* **Passage**:
○ ○ ○ ○ ○

TurboDiffusion Releases Video Generation Acceleration Framework

The machine learning team at Tsinghua University recently open-sourced TurboDiffusion, a video generation acceleration framework that significantly improves the generation speed of video diffusion models while maintaining video quality.

Acceleration Performance

According to official tests, TurboDiffusion achieves 100 to 205 times end-to-end diffusion generation acceleration on a single RTX 5090 graphics card.

1.3B Model Acceleration Performance

On the 1.3B parameter Wan2.1 model, TurboDiffusion’s performance is particularly outstanding:

Original model: End-to-end generation time approximately 166 seconds
TurboDiffusion: Only 1.8 seconds required, achieving approximately 92x acceleration

This means video generation that originally took nearly 3 minutes can now be completed in less than 2 seconds.

14B Model Acceleration Performance (480p Resolution)

○ ○ ○ ○ ○

* **Data provided**:
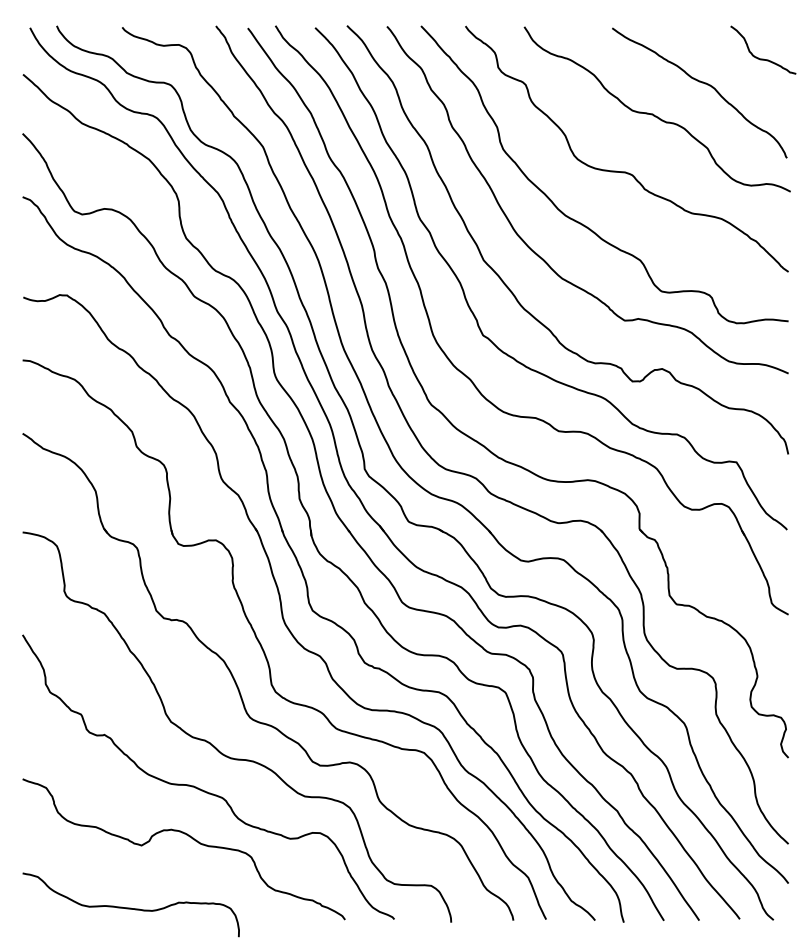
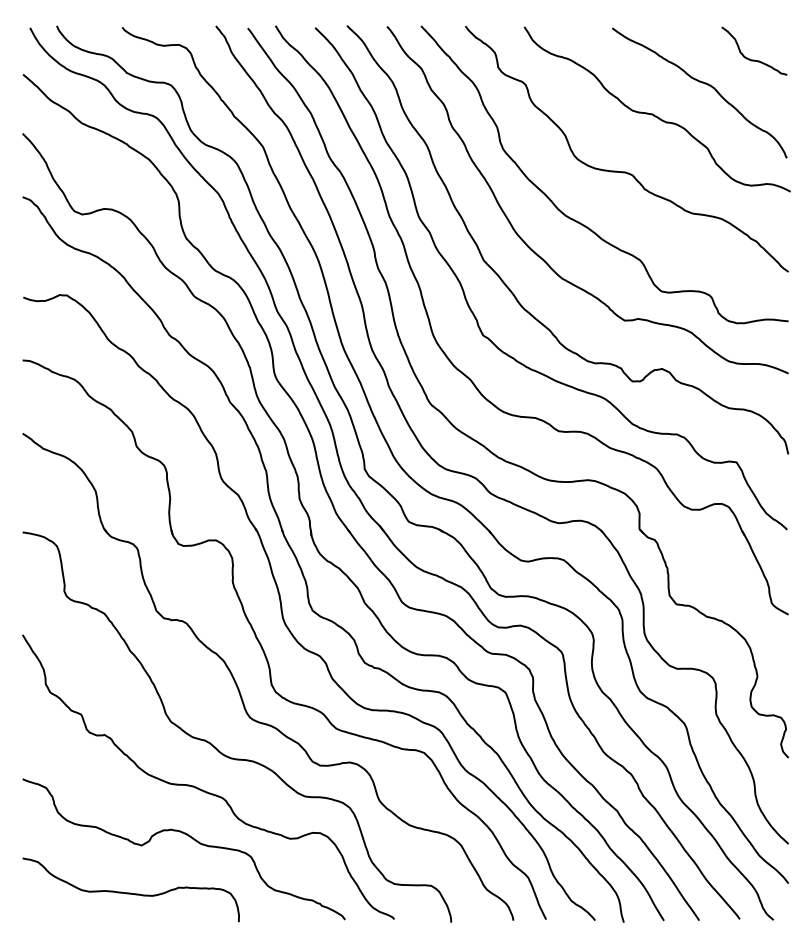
curve at (763, 58) position: (763, 58) -> (754, 59)
curve at (130, 907) position: (130, 907) -> (130, 892)
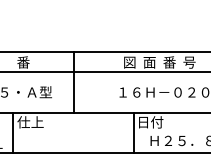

○ ○ ○ ○ ○

* **Task set**:
A. List every length of time the TurboDiffusion article gives for generating a video.
B. Answer these from the TurboDiffusion article.
(i) Which university's machine learning team open-sourced TurboDiffusion?
(ii) On what hardware did the official tests run?
(iii) What is the parameter size of the Wan2.1 model for which the 92x figure is given?

* **Results of the tasks**:
A.
- approximately 166 seconds
- 1.8 seconds
- nearly 3 minutes
- less than 2 seconds

B.
(i) Tsinghua University
(ii) A single RTX 5090 graphics card
(iii) 1.3B